### Chart comprehension data
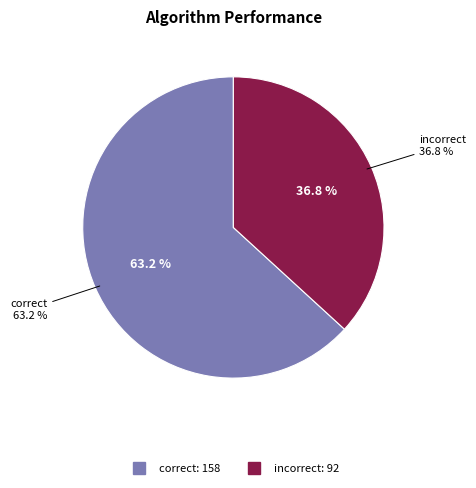

What is the largest slice in the pie chart?

correct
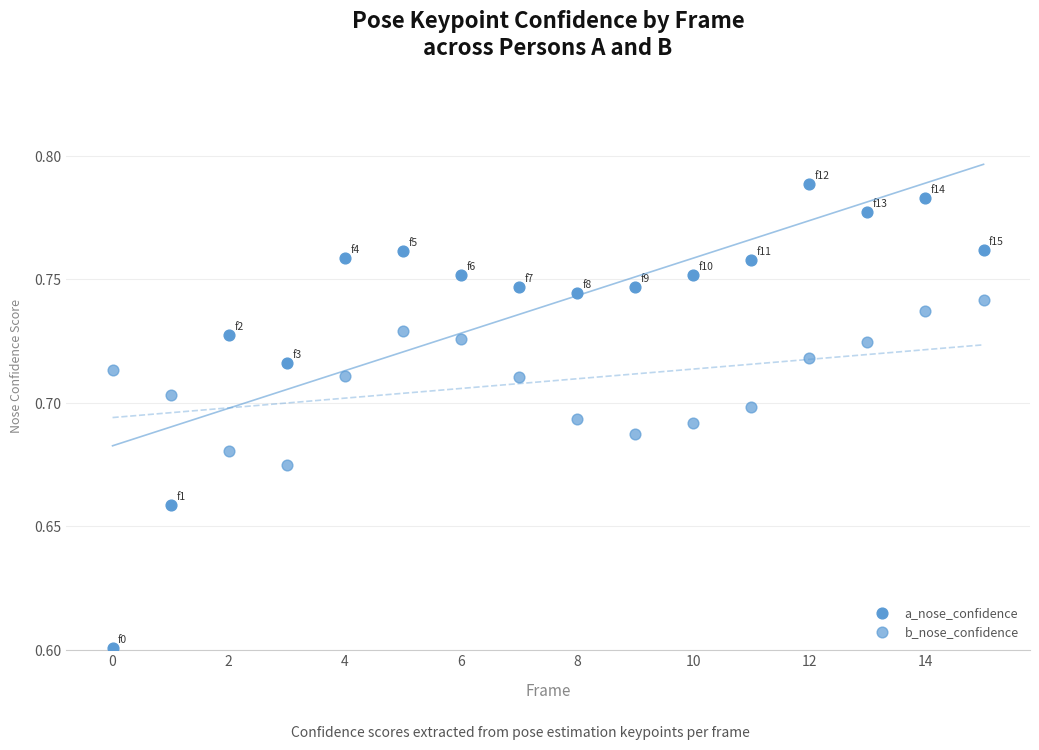

How many data points are displayed?

32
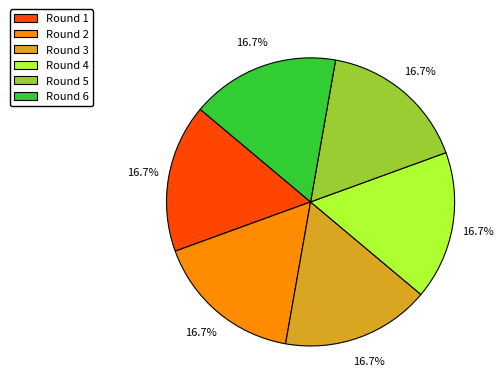

What is the ratio of the value at Round 1 to the value at Round 4?

1.0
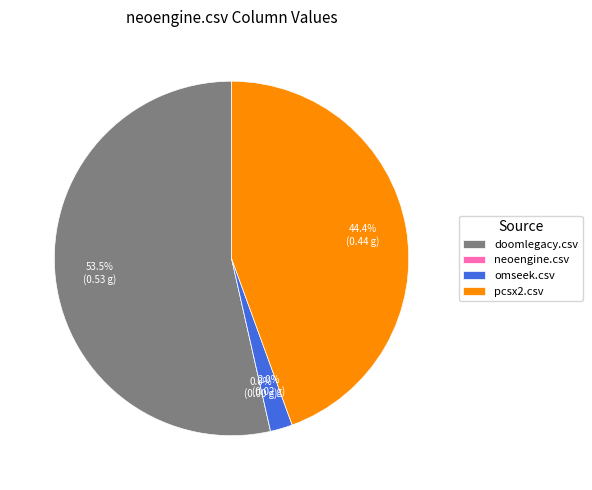

Rank the categories by value from highest to lowest.

doomlegacy.csv, pcsx2.csv, omseek.csv, neoengine.csv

### Instructions for the task
Copy all of the data above word for word, leaving out the pictures.

### Exercise solution
What is the largest slice in the pie chart?

correct

How many data points are displayed?

32

What is the ratio of the value at Round 1 to the value at Round 4?

1.0

Rank the categories by value from highest to lowest.

doomlegacy.csv, pcsx2.csv, omseek.csv, neoengine.csv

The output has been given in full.